The other two parts of the book deal more directly with the experience of deliberation, or even democracy, in the workplace. The four chapters of the third part deal with forms of work organisation that are reputed to be more open to employee expression, including the most creative, like start-ups or cooperative and participative societies (SCOP). Their authors question the scope of these ‘alternative’ forms of organisation. To what extent can democratisation in companies lead (or not) to a better quality of life at work, promote health or reduce social tensions? What modes of regulation are being invented in these organisations? Without losing sight of these questions, the fourth part of the book, consisting of six chapters, shifts the focus from organisations to the managerial or legal mechanisms that are supposed to promote deliberation on work.

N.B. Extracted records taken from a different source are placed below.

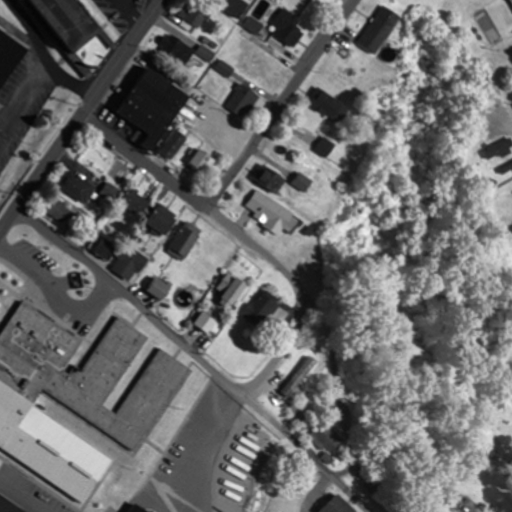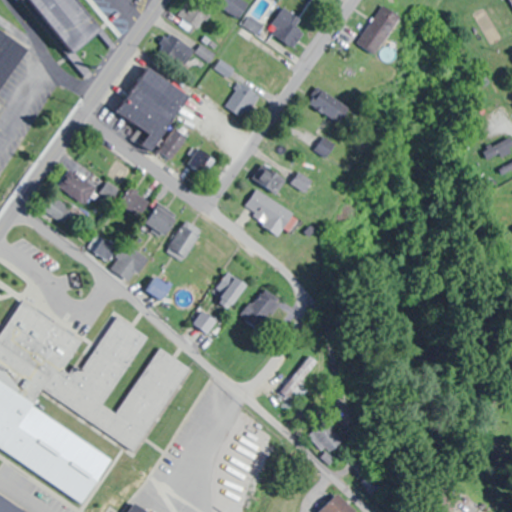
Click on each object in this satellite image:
building: (237, 6)
building: (192, 15)
building: (66, 23)
building: (255, 25)
building: (289, 28)
building: (381, 29)
building: (178, 50)
building: (10, 57)
building: (261, 63)
building: (244, 99)
road: (280, 105)
building: (330, 105)
building: (155, 106)
building: (209, 108)
road: (81, 115)
building: (175, 145)
building: (498, 150)
building: (200, 160)
building: (271, 179)
building: (79, 189)
building: (136, 203)
building: (270, 211)
building: (163, 221)
road: (235, 232)
building: (187, 241)
building: (104, 247)
building: (130, 263)
building: (160, 288)
building: (231, 292)
building: (261, 310)
building: (206, 322)
road: (281, 348)
road: (196, 353)
building: (87, 373)
building: (298, 376)
building: (324, 438)
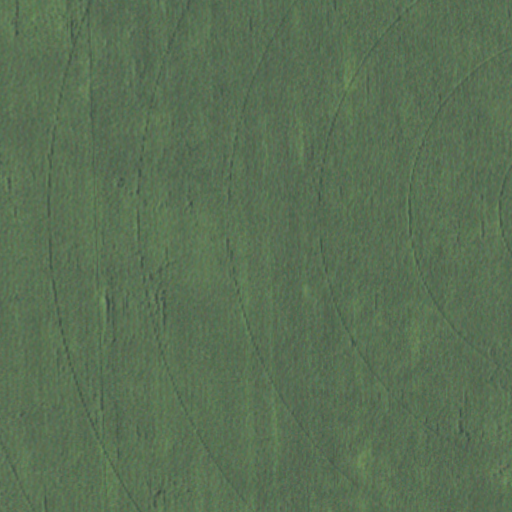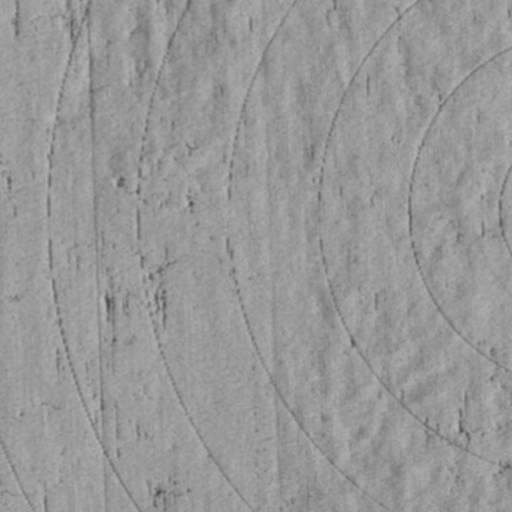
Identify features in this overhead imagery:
crop: (137, 304)
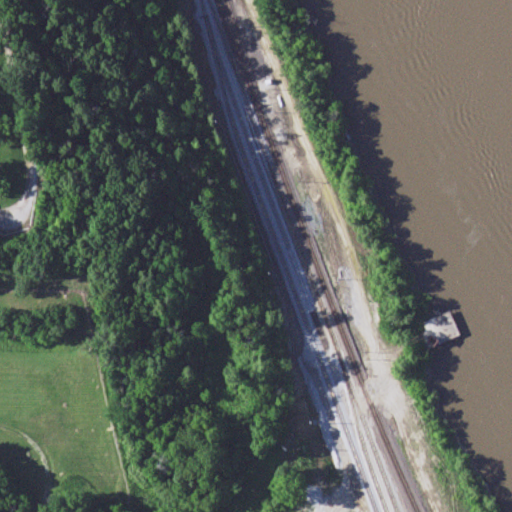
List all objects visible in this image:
road: (115, 45)
railway: (240, 52)
railway: (226, 55)
road: (79, 84)
road: (21, 136)
road: (110, 196)
park: (159, 247)
railway: (312, 257)
railway: (307, 309)
railway: (321, 311)
building: (440, 331)
railway: (359, 437)
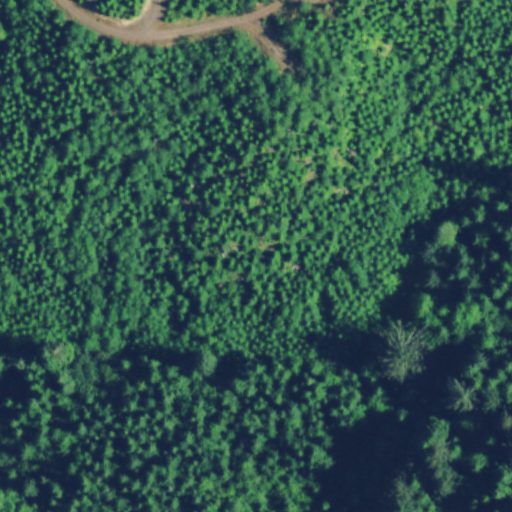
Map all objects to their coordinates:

In conclusion, Thomas Coutrot outlines the prospects for a liberation of work that avoids the pitfalls of recent managerial attempts to deal with the contradictions and perils of contemporary capitalism.

Bibliography

Bonnefond J.-Y., 2019, Agir sur la qualité du travail. L’expérience de Renault-Flins, Toulouse, Érès.

Detchessahar M. (coord.), 2019, L’entreprise délibérée. Refonder le management par le dialogue, Bruyères-le-Châtel, Nouvelle Cité.

Edey Gamassou C. et Prunier-Poulmaire S. (coord.), 2018, Ecrivons le travail ! Lycéens et chercheurs : écritures croisées sur le travail, Toulouse, Octarès.

Ferreras I., Battilana J. et Méda D., 2020, Le Manifeste Travail. Démocratiser, démarchandiser, dépolluer, Paris, Le Seuil.

Lallement M., 2012, “Utopie”, in A. Bevort, A. Jobert, M. Lallement et A. Mias (dir.), Dictionnnaire du travail, Paris, PUF, 821-827.

Mias A. et Wolmark C. (coord.), 2018, Agir sur la santé au travail. Acteurs, dispositifs, outils et expertise autour des enjeux psychosociaux, Toulouse, Octarès.


  1. Université Paris-Est Creteil, IRG, F-94010 Créteil, France. Université Gustave Eiffel, IRG, F-77447 Marne-la-Vallée, France.
  2. Université Paris-Dauphine, PSL Research University, IRISSO.